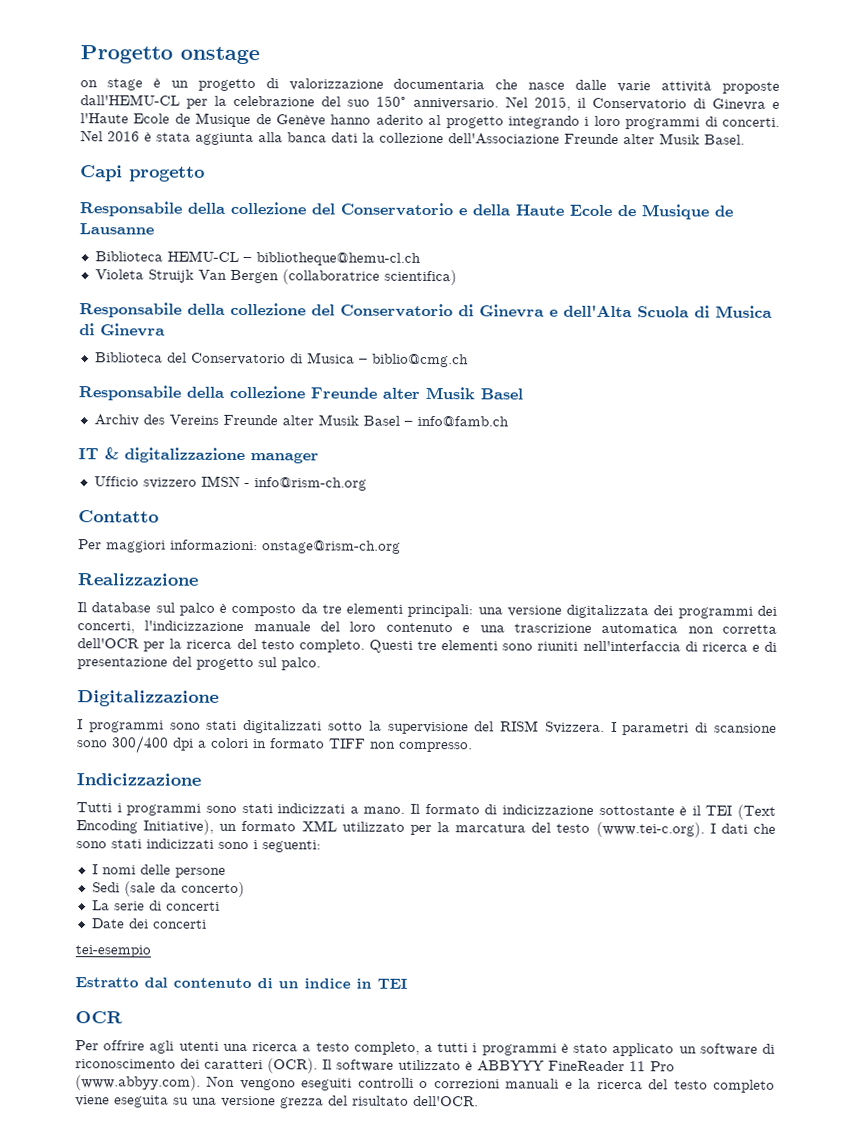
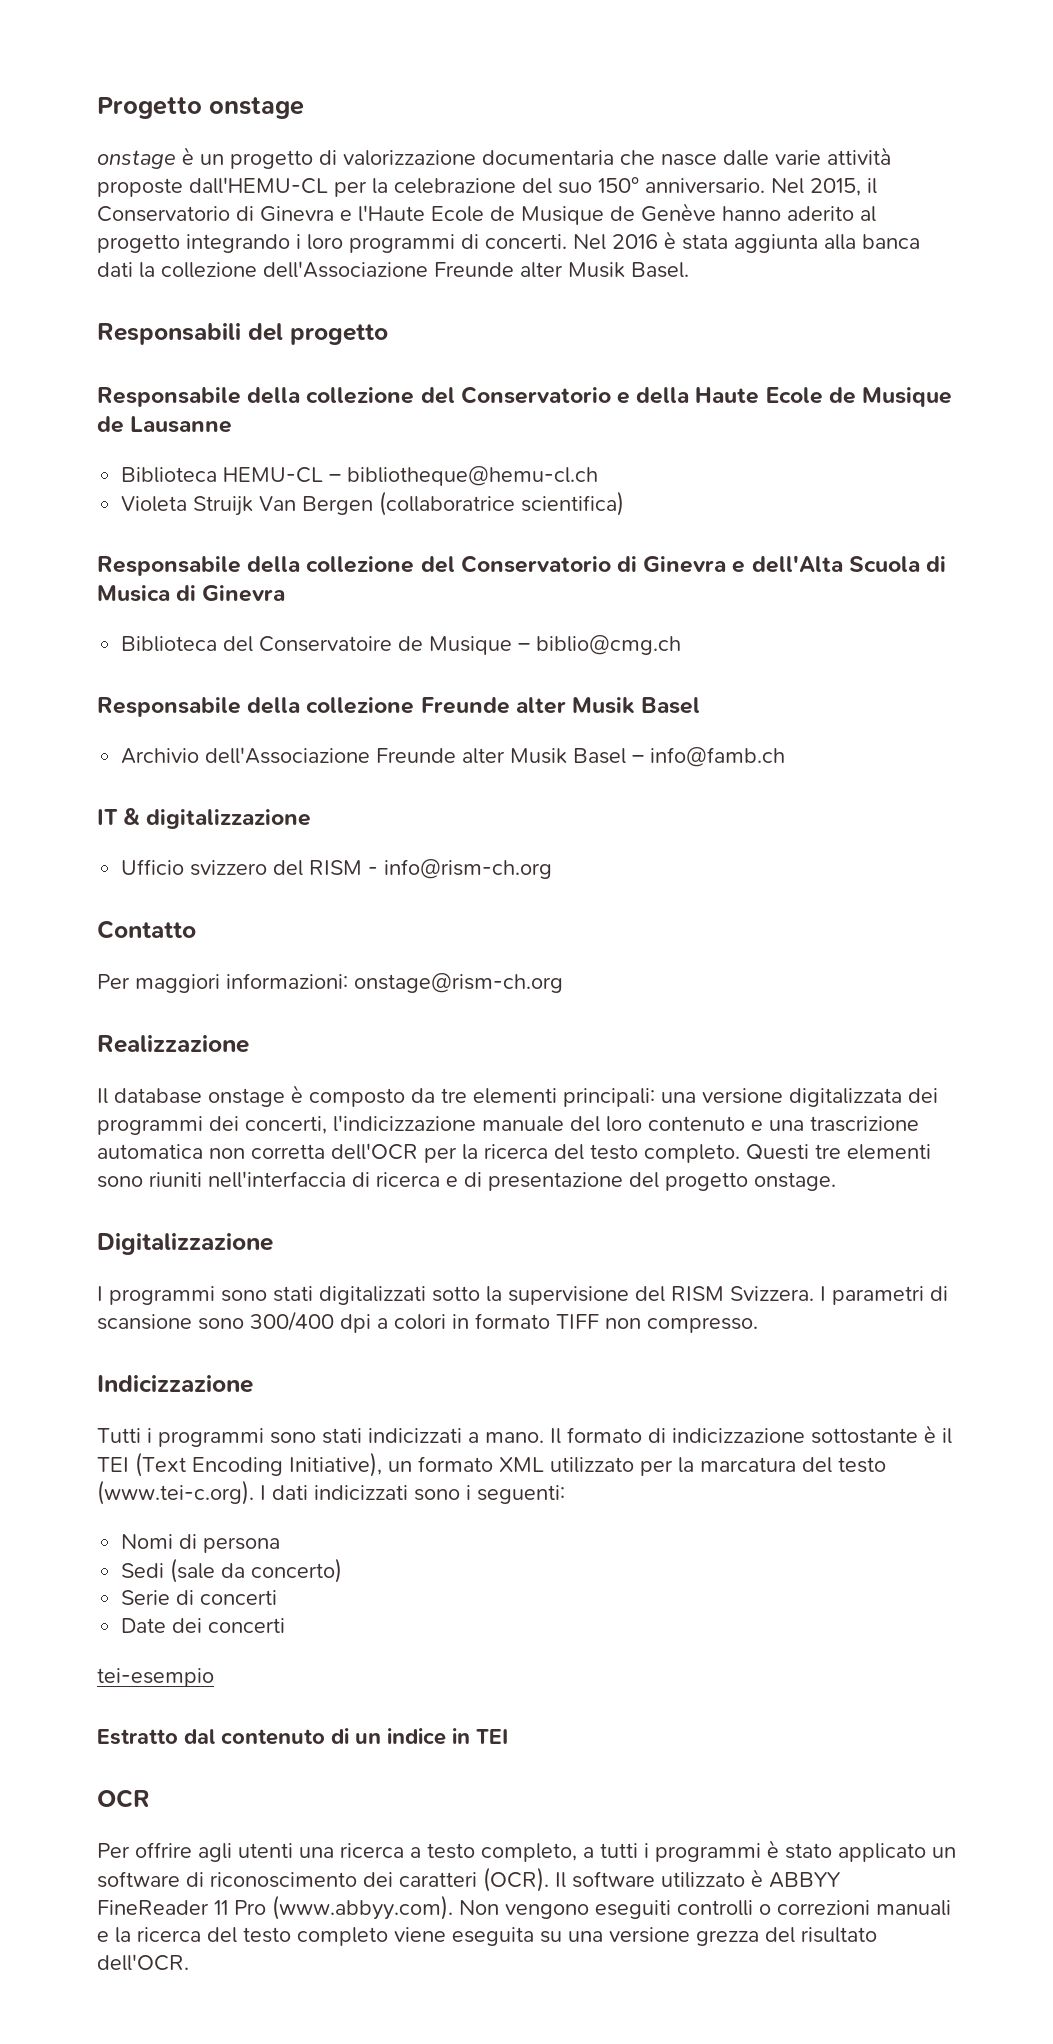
[80,78,143,91] on stage -> [97,150,176,169] onstage
[80,165,123,182] Capi -> [97,323,283,345] Responsabili del
[190,352,355,366] Conservatorio di Musica -> [259,636,513,655] Conservatoire de Musique
[93,414,219,427] Archiv des Vereins -> [121,747,371,764] Archivio dell'Associazione
[250,452,319,464] manager -> (312, 819) none
[200,475,240,487] IMSN -> [273,860,363,876] del RISM
[155,602,215,616] sul palco -> [208,1088,285,1107] onstage
[258,657,321,671] sul palco. -> [754,1172,836,1191] onstage.
[753,823,776,834] [76,839,142,849] che sono stati -> (308, 1492) none
[91,864,226,878] I nomi delle persone -> [121,1534,281,1553] Nomi di persona
[91,900,145,911] La serie -> [121,1590,171,1605] Serie
[477,1060,545,1072] ABBYYY -> [769,1872,841,1888] ABBYY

========

**WORK REQUEST:**
Retype every entry exactly as written. Leave the pictures out.

**OUTPUT OF THE TASK:**
[80,78,143,91] on stage -> [97,150,176,169] onstage
[80,165,123,182] Capi -> [97,323,283,345] Responsabili del
[190,352,355,366] Conservatorio di Musica -> [259,636,513,655] Conservatoire de Musique
[93,414,219,427] Archiv des Vereins -> [121,747,371,764] Archivio dell'Associazione
[250,452,319,464] manager -> (312, 819) none
[200,475,240,487] IMSN -> [273,860,363,876] del RISM
[155,602,215,616] sul palco -> [208,1088,285,1107] onstage
[258,657,321,671] sul palco. -> [754,1172,836,1191] onstage.
[753,823,776,834] [76,839,142,849] che sono stati -> (308, 1492) none
[91,864,226,878] I nomi delle persone -> [121,1534,281,1553] Nomi di persona
[91,900,145,911] La serie -> [121,1590,171,1605] Serie
[477,1060,545,1072] ABBYYY -> [769,1872,841,1888] ABBYY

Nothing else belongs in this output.